The IOC has not made a decision on the participation of Russian or Belarusian athletes for the Paris Games and will do so “at the appropriate time,” IOC President Thomas Bach said Tuesday.

Most international sports federations for Olympic sports banned Russian and Belarusian athletes last year following IOC recommendations to do so after the invasion of Ukraine.

Bach was asked Tuesday what has changed in the last 13 months that led to the IOC updating its recommendations.

He reiterated previous comments that, after the invasion and before the initial February 2022 recommendations, some governments refused to issue visas for Russians and Belarusians to compete, and other governments threatened withdrawing funding from athletes who competed against Russians and Belarusians. He also said the safety of Russians and Belarusians at competitions was at risk at the time.

Bach said that Russians and Belarusians have been competing in sports including tennis, the NHL and soccer (while not representing their countries) and that “it’s already working.”

“The question, which has been discussed in many of these consultations, is why should what is possible in all these sports not be possible in swimming, table tennis, wrestling or any other sport?” Bach said.

Bach then read a section of remarks that a United Nations cultural rights appointee made last week.

“We have to start from agreeing that these states [Russia and Belarus] are going to be excluded,” Bach read, in part. “The issue is what happens with individuals. … The blanket prohibition of Russian and Belarusian athletes and artists cannot continue. It is a flagrant violation of human rights. The idea is not that we are going to recognize human rights to people who are like us and with whom we agree on their actions and on their behavior. The idea is that anyone has the right not to be discriminated on the basis of their passport.”

The IOC’s Tuesday recommendations included not allowing “teams of athletes” from Russia and Belarus to return.

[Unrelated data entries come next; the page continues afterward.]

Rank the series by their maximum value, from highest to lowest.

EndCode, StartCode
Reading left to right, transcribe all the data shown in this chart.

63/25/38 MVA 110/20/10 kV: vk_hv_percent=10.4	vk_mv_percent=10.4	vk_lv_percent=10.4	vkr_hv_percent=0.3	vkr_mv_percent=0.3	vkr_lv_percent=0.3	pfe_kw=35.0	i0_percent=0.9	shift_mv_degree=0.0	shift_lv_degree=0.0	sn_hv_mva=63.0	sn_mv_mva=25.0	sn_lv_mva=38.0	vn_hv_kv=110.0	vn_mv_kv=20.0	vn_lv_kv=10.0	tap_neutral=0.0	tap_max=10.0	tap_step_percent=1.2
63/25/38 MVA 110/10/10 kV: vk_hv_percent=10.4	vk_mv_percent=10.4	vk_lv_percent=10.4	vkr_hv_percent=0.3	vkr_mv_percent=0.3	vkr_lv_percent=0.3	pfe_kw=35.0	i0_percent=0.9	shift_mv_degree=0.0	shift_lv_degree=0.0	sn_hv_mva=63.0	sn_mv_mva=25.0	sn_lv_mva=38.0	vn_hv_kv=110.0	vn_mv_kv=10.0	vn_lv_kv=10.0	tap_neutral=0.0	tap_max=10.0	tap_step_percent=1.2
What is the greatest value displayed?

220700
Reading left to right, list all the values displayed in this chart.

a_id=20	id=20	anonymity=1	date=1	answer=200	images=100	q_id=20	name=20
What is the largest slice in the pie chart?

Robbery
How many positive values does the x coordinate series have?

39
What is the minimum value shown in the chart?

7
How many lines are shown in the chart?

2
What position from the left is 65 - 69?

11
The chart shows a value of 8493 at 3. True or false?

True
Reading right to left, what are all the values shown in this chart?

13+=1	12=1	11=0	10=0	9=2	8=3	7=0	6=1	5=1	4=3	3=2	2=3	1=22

If Russia continues to be excluded from team sports and team events, it could further impact 2024 Olympic qualification.

The international basketball federation (FIBA) recently set an April 28 deadline to decide whether to allow Russia to compete in an Olympic men’s qualifying tournament. For women’s basketball, the draw for a European Olympic qualifying tournament has already been made without Russia.

In gymnastics, the ban has already extended long enough that, under current rules, Russian gymnasts cannot qualify for men’s and women’s team events at the Paris Games, but can still qualify for individual events if the ban is lifted.

Gymnasts from Russia swept the men’s and women’s team titles in Tokyo, where Russians in all sports competed for the Russian Olympic Committee rather than for Russia due to punishment for the nation’s doping violations. There were no Russian flags or anthems, conditions that the IOC also recommends for any return from the current ban for the war in Ukraine.

Seb Coe, the president of World Athletics, said last week that Russian and Belarusian athletes remain banned from track and field for the “foreseeable future.”

World Aquatics, the international governing body for swimming, diving and water polo, said after the IOC’s updated recommendations that it will continue to “consider developments impacting the situation” of Russian and Belarusian athletes and that “further updates will be provided when appropriate.”

The IOC’s sanctions against Russia and Belarus and their governments remain in place, including disallowing international competitions to be held in those countries.

On Monday, Ukraine’s sports minister said in a statement that Ukraine “strongly urges” that Russian and Belarusian athletes remain banned.